C’è un generale accordo sul fatto che in qualche modo i sogni servano a riorganizzare e a rielaborare ciò che si è sperimentato durante la veglia

  

Da qualsiasi prospettiva lo si guardi, il sonno ci ha sempre affascinati: che lo si osservi da quella scientifica che mira a indagarne le origini e i meccanismi di funzionamento, da quella mitologica che ne parla intrecciando storie di dèi e aspirazioni umane, oppure, molto più semplicemente, da quella personale. Ciò che solitamente ci incuriosisce di più, infatti, è ciò che si accompagna al sonno – o che più esattamente ne è parte integrante –, i sogni. Non è chiaro a cosa servano e a seconda della disciplina a cui si fa riferimento si trovano ipotesi leggermente diverse. Ciò su cui c’è un generale accordo però è sul fatto che in qualche modo i sogni servano a riorganizzare e a rielaborare ciò che si è sperimentato durante la veglia. Tanto che il modo in cui si sogna, oltre a riprodurre interessi, paure e carattere, sembra rispecchiare anche il grado di sviluppo raggiunto durante la crescita e la presenza di sopraggiunti deficit percettivi, come quelli sperimentati da persone con lesioni cerebrali.

Il fatto che il nostro cervello, in una situazione di quasi totale disconnessione dalla realtà, riesca a creare mondi, narrazioni costituite da immagini e trame, non è cosa da poco. Così come il fatto che il mondo dei sogni possa confondersi con quello reale tanto da mettere in dubbio il sognatore su quale dei due stia sperimentando.

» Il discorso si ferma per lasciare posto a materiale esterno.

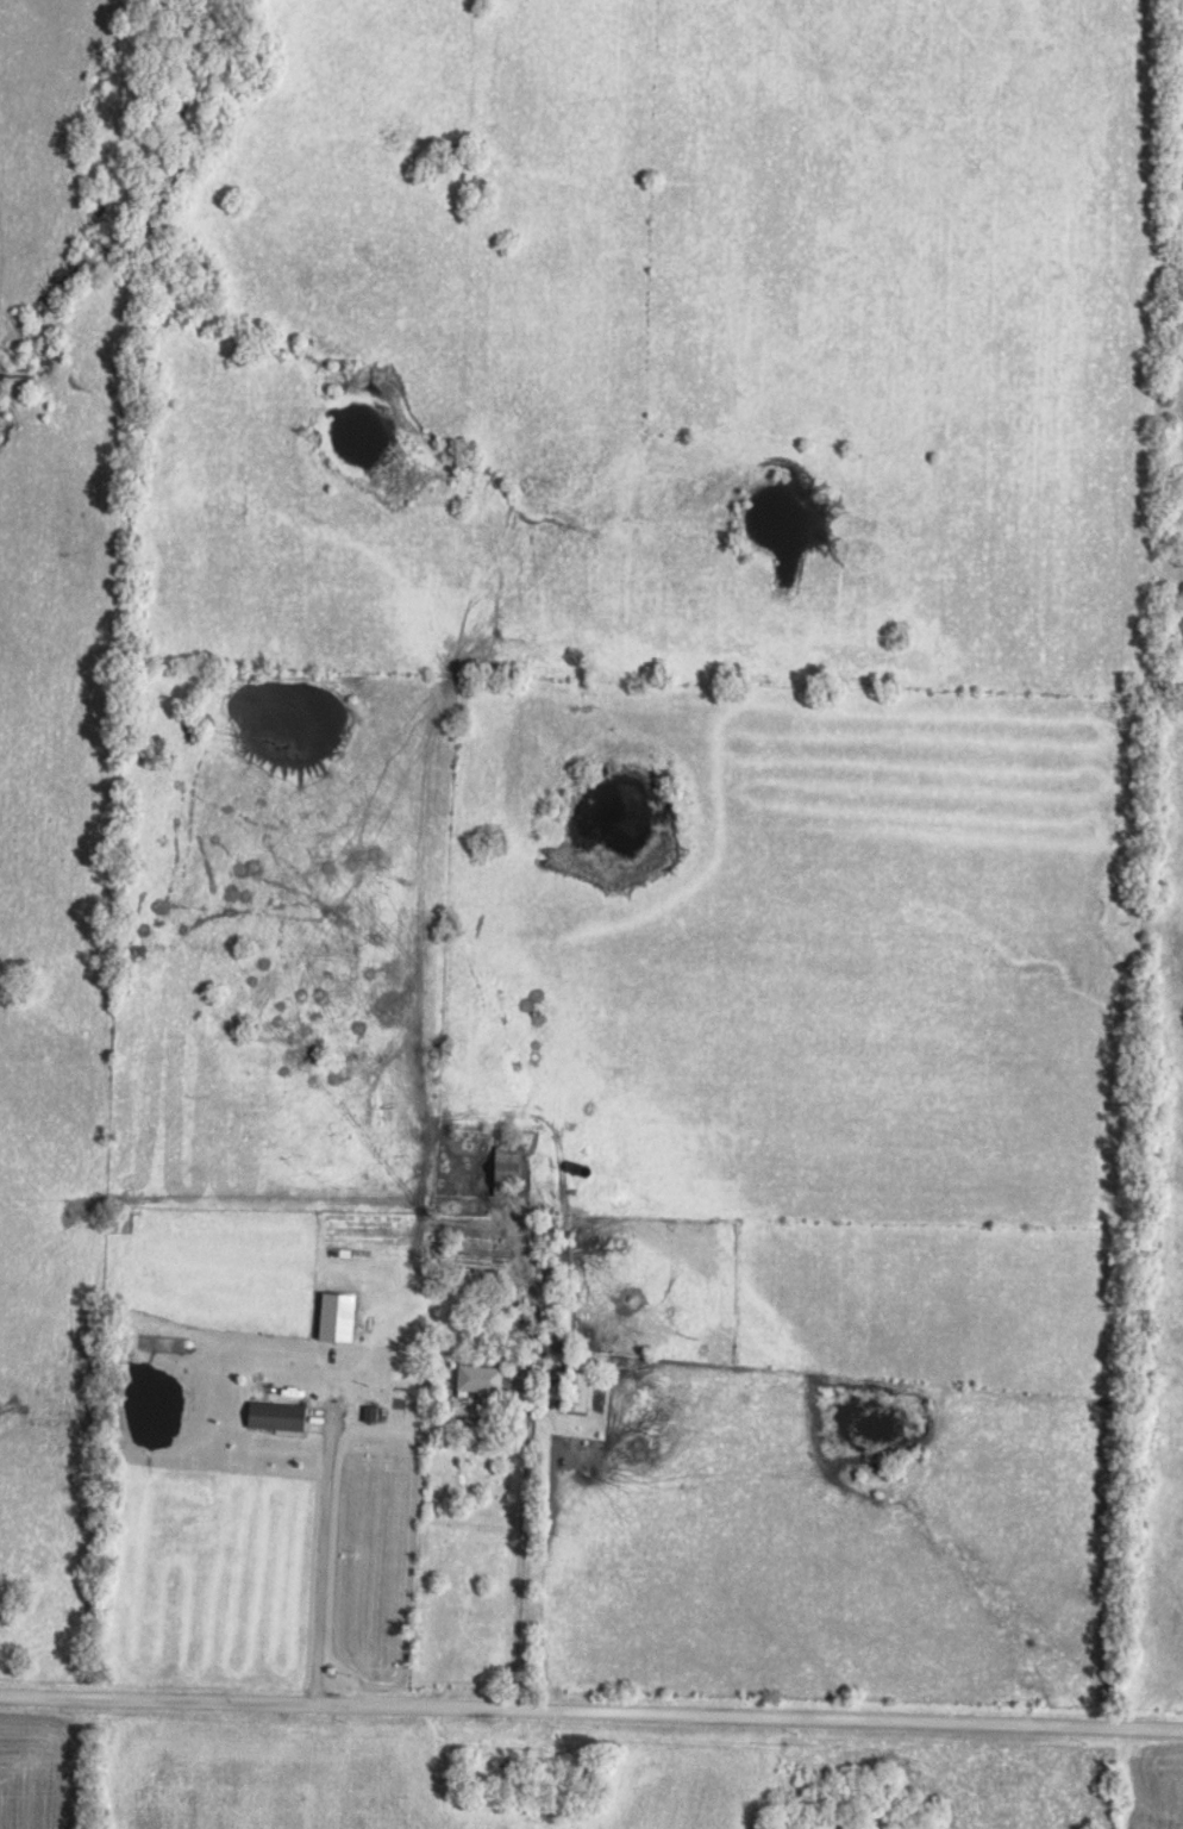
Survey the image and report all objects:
building: (503, 1169)
building: (576, 1171)
building: (474, 1379)
building: (572, 1392)
building: (270, 1416)
road: (519, 1557)
road: (323, 1562)
road: (591, 1714)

Infatti, il sonno Rem, la fase del sonno in cui si muovono velocemente gli occhi poiché si sta osservando ciò che sta accadendo nei sogni, mostra un’attività cerebrale molto simile a quella registrata durante la veglia. Così simile da essersi meritato l’appellativo di “sonno paradosso”. L’ambiguità dai quali sono ammantati i sogni è sottolineata anche dal fatto che questa parola può significare qualcosa di poco importante a cui non dare peso e al contempo qualcosa di bellissimo a cui aspirare. 

Il sonno, dunque, che sia un abisso di nero silenzio o un mondo colorato e caleidoscopico, che lo si incontri volutamente o per caso, da distesi o da seduti, facilmente o a fatica, è sempre un grande amico. L’unico che nel tempo di una notte ridimensiona i problemi e accresce la capacità di affrontarli. Perciò, che non si perda tempo, che chi non dorme non piglia pesci.